The Rust std library had to pick a string encoding, and it picked UTF-8 (which is really the best Unicode encoding). The String type is platform neutral and always UTF-8.

However, it does provide an OsString type, which on windows is UTF-16. Maybe there is a library - and if not, one could be written - targeting Windows only, and implementing stronger UTF-16 string processing on the OsString type.

EDIT: To be clear, Rust's trait system makes this very easy to do. You just define all the methods you want OsString to have in a trait WindowsString, and implement it for OsString, even though OsString is a std library type. One of the great things about Rust is that its trivial to use the std library as shared "pivot" which various third party libraries extend according to your use case.

I believe Rust uses WTF-8 as an intermediate format for windowsy things (cheaper), but I'm not sure.
What is... oh... UTF-16, the gift that keeps on giving... this is, at the same time, utterly hilarious and horribly depressing:

https://simonsapin.github.io/wtf-8/

But there is actually prior art here - Java's contribution to perverse Unicode encodings is called "Modified UTF-8" and encodes every UTF-16 surrogate code unit separately.

http://docs.oracle.com/javase/6/docs/api/java/io/DataInput.h...

We have an http://doc.rust-lang.org/stable/std/ffi/struct.OsString.html to abstract over a native string in whatever encoding your platform has. Generally, things that interact with the OS use these, and they can convert to a UTF-8 String.
Suppose I'm on Linux, but I want to interact with Windows stuff. (CIFS protocol, NTFS on-disk format, disassembler for Windows executables, Wine-like program, cross-compiler, etc.)

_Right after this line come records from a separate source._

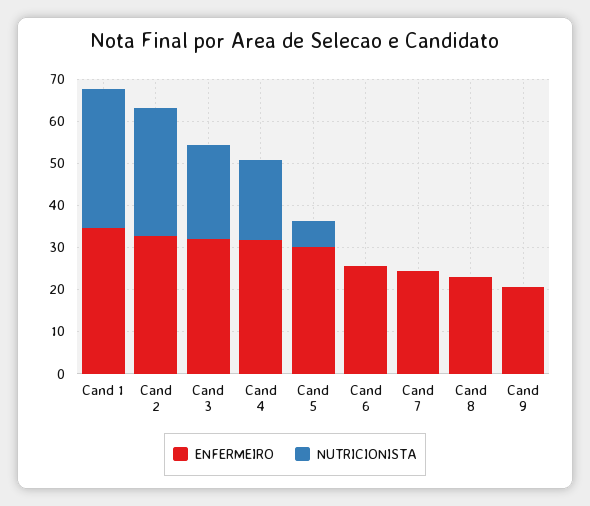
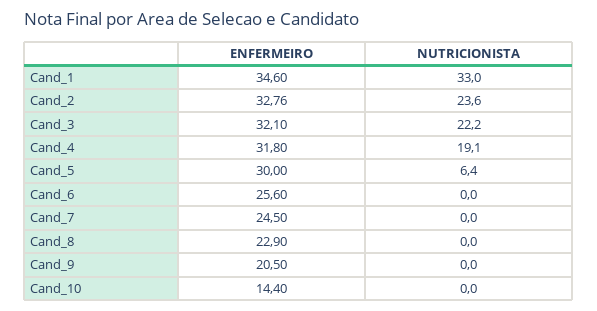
  {
    "ENFERMEIRO": {
      "Cand 1": 34.6,
      "Cand 2": 32.76,
      "Cand 3": 32.1,
      "Cand 4": 31.8,
      "Cand 5": 30,
      "Cand 6": 25.6,
      "Cand 7": 24.5,
      "Cand 8": 22.9,
-     "Cand 9": 20.5
+     "Cand 9": 20.5,
+     "Cand_10": 14.4
    },
    "NUTRICIONISTA": {
      "Cand 1": 33,
-     "Cand 2": 30,
+     "Cand 2": 23.6,
      "Cand 3": 22.2,
      "Cand 4": 19.1,
      "Cand 5": 6.4,
      "Cand 6": 0,
      "Cand 7": 0,
      "Cand 8": 0,
-     "Cand 9": 0
+     "Cand 9": 0,
+     "Cand_10": 0
    }
  }

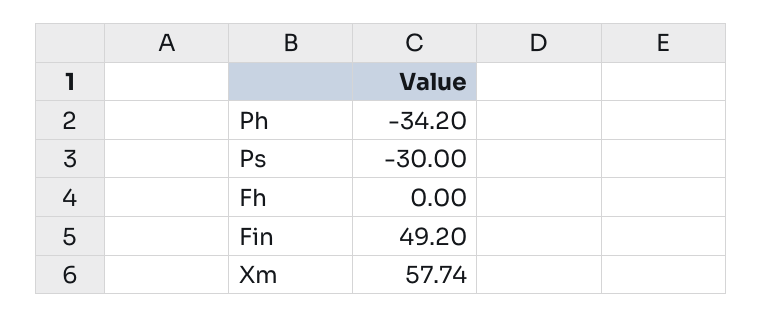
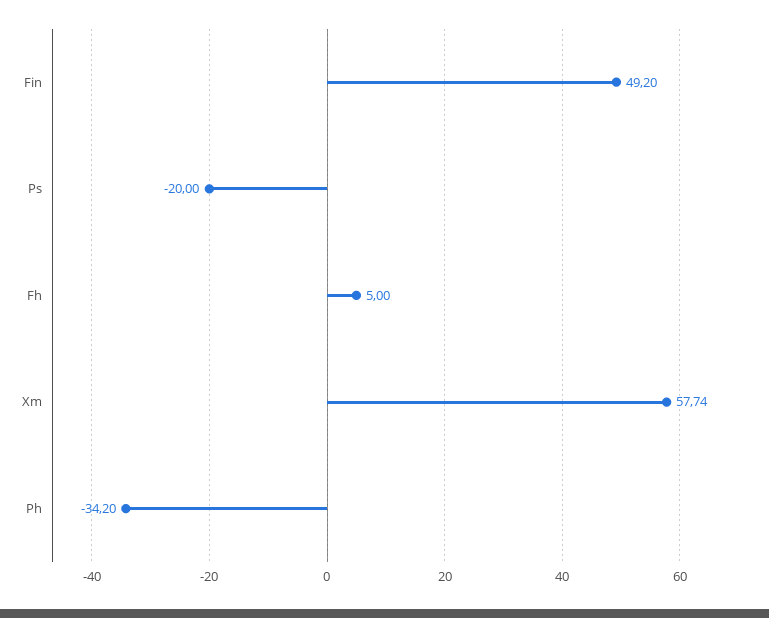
  {
    "Ph": -34.2,
-   "Ps": -30,
+   "Ps": -20,
-   "Fh": 0,
+   "Fh": 5,
    "Fin": 49.2,
    "Xm": 57.74
  }

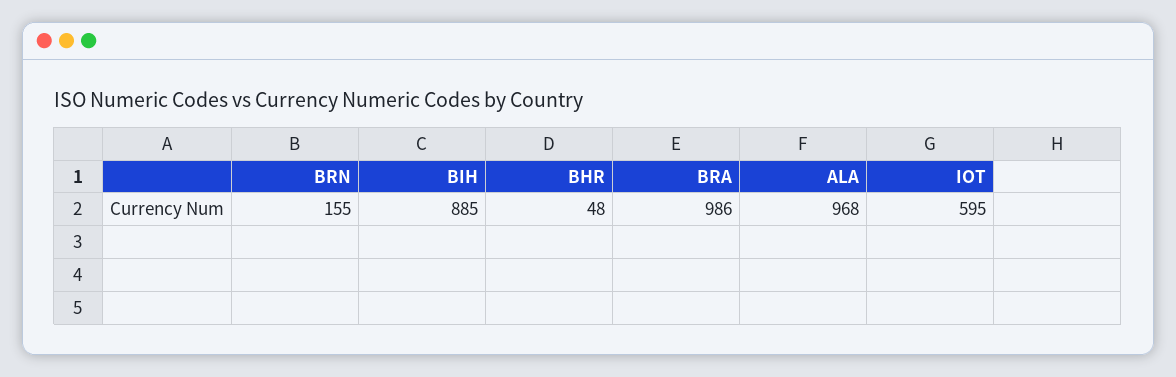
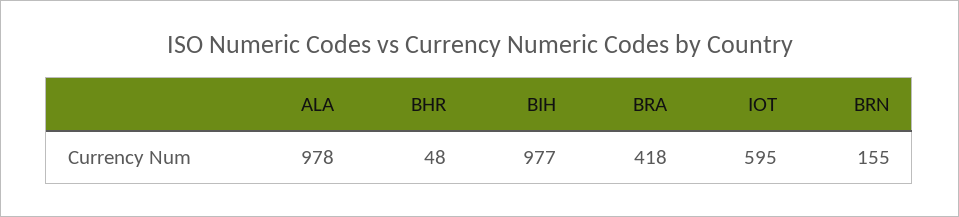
  {
    "BRN": 155,
-   "BIH": 885,
+   "BIH": 977,
    "BHR": 48,
-   "BRA": 986,
+   "BRA": 418,
-   "ALA": 968,
+   "ALA": 978,
    "IOT": 595
  }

I'll be wanting UTF-16 support. Going the other way matters too; if I'm on Windows I may need UCS-32 support.

Sure. That's not a problem. You can write any kind of string type you want, as a library, and convert between them. One of the nice things about Rust is that it's low-level enough that almost everything is a library anyway, so the language won't get in your way if you need SomeNicheString.
Since the full bullet point was “UTF-16 or UCS-2 support anywhere outside windows API compatibility routines” I'm assuming you'd get UTF-8 out of any high-level interface.